Abstract
Background
The misfunction of the protein 16SrRNA methyltransferase usually results in Urinary tract (UTI), and Gastrointestinal (GI) infections, sepsis, pneumonia, and also cause wound infections. It confers resistance to aminoglycoside medications, which complicates the treatment of infections caused by these bacteria.
Objectives
Herein, we aim to investigate the role of artificial intelligence (AI) in medical sciences to provide the solutions as a significant need in medical therapy for infections.

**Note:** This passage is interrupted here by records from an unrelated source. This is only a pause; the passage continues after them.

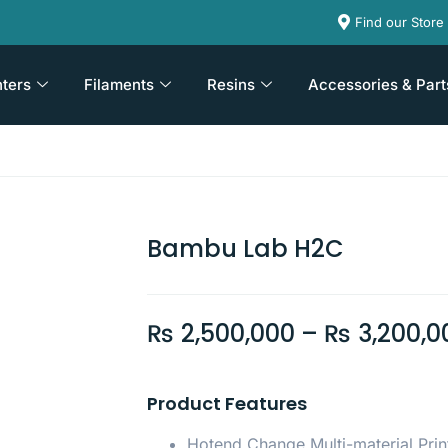
Find our Store
nters
Filaments
Resins
Accessories & Part
Bambu Lab H2C
₨
2,500,000
–
₨
3,200,0
Product Features
Hotend Change Multi-material Prin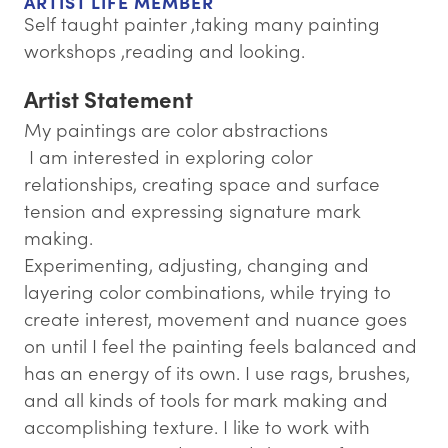
ARTIST LIFE MEMBER
Self taught painter ,taking many painting
workshops ,reading and looking.
Artist Statement
My paintings are color abstractions
​ I am interested in exploring color
relationships, creating space and surface
tension and expressing signature mark
making.
Experimenting, adjusting, changing and
layering color combinations, while trying to
create interest, movement and nuance goes
on until I feel the painting feels balanced and
has an energy of its own. I use rags, brushes,
and all kinds of tools for mark making and
accomplishing texture. I like to work with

Methodology: Using an AI drug design tool, three effective de novo medicinal compounds that target the 16SrRNA methyltransferase protein were discovered. The computational tools used includes: Expasy for protein annotation, Protparam to calculate physiochemical parameters, SWISS-MODEL to estimate the 3D structure, and Uniprot to generate the 16SrRNA methyltransferase protein sequence. An adequate foundation for the development and validation of AI-designed phytochemical medicines for infections is provided by quality assessment, binding site prediction, drug design with WADDAICA, toxicity screening, ADMET evaluation, and docking analysis with CB-dock.
Results
Comprehensive pharmacokinetic and toxicology analyses provided the non-toxic character of AI-designed doxycycline by demonstrating its exceptional absorption in the blood–brain barrier. The AI-designed doxycycline docks with the 16SrRNA methyltransferase protein with a noteworthy affinity of about − 7.6 kcal/mol, indicating potential therapeutic value.
Conclusion
Even though the in silico studies show efficacy and safety, still there is need of in vivo trials to investigate the hidden medical aspects. By addressing existing constraints, this work considerably expands the knowledge about newer methods and also helps to understand deep insights of dug design mechanism for treatment.